Era homem forte e bem constituído, mas apertava a cintura de tal maneira, e apresentava-se com uma rigidez tão pouco natural, que bem se percebia quais eram as preocupações do seu elevado espírito.

Creio, além disso, que o seu desprezo pelo sexo fraco era tão rígido como as varas do seu espartilho. Raras vezes dava pela minha existência, mas, se o fazia, era com ar tão insolente que me convencia de que não era uma pessoa bem educada, embora tivesse a pretensão de fazer ver o contrário.

Contudo não eram estas as razões que me faziam embirrar com ele, mas, sim, o mal que a sua presença fazia aos pequenos, animando-lhes todas as tendências más, e tendo a habilidade de desfazer em poucos minutos aquilo que eu levara meses a conseguir.

Quanto a Fanny e à pequena Harriet, raramente dava por elas, mas Mary Ann era a sua favorita. Favorecia a sua tendência para a vaidade, falando-lhe continuamente na linda carinha e enchendo-lhe a cabeça de preocupações referentes ao seu bom aspeto físico, quando eu me esforçava exatamente por lhe incutir preocupações contrárias.

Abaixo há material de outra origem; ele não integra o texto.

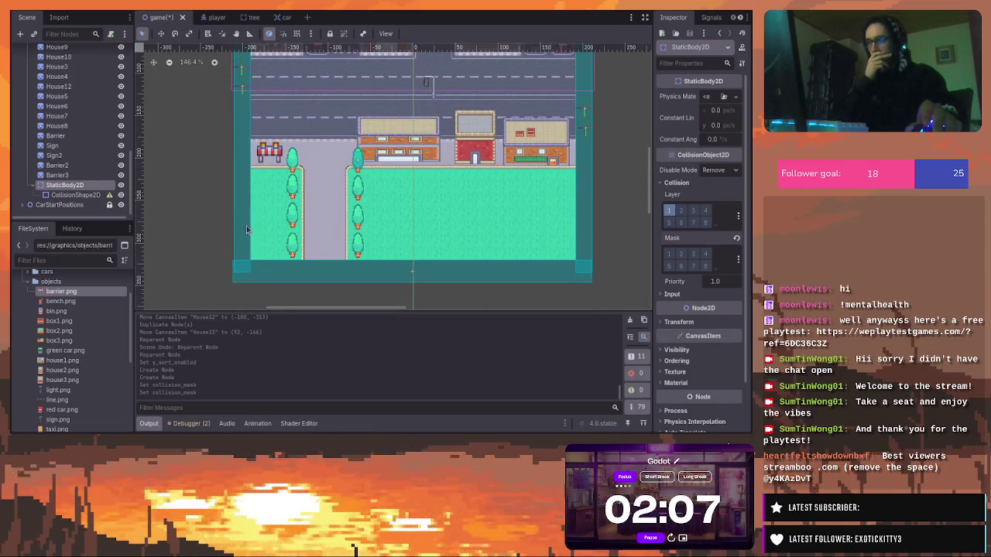
{"action": "scroll", "coordinate": [261, 223], "scroll_direction": "up", "scroll_amount": 4}
{"action": "scroll", "coordinate": [404, 160], "scroll_direction": "up", "scroll_amount": 2}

Encorajava exatamente o que nela havia de pior assim como no irmão ou, quando não encorajava, pelo menos achava graça. Mal as pessoas grandes sabem quanto prejudicam as crianças rindo dos seus erros e metendo a ridículo coisas que aqueles que as estimam lhes ensinaram a detestar!

Embora não fosse bêbedo, Mr. Robson ingeria habitualmente grande quantidade de álcool, tomando com gosto o seu copinho de aguardente, e ensinava o sobrinho a imitá-lo nisto, como em grande parte dos seus bons hábitos, fazendo-o acreditar que quanto mais bebesse tanto melhor, pois demonstrava assim a sua coragem e o seu espírito viril, tornando-se superior às irmãs. Mr. Bloomfield pouco poderia objetar, porque à sua bebida habitual era genebra com água, sendo a isto exatamente que eu atribuía a sua má cor e a sua irritabilidade.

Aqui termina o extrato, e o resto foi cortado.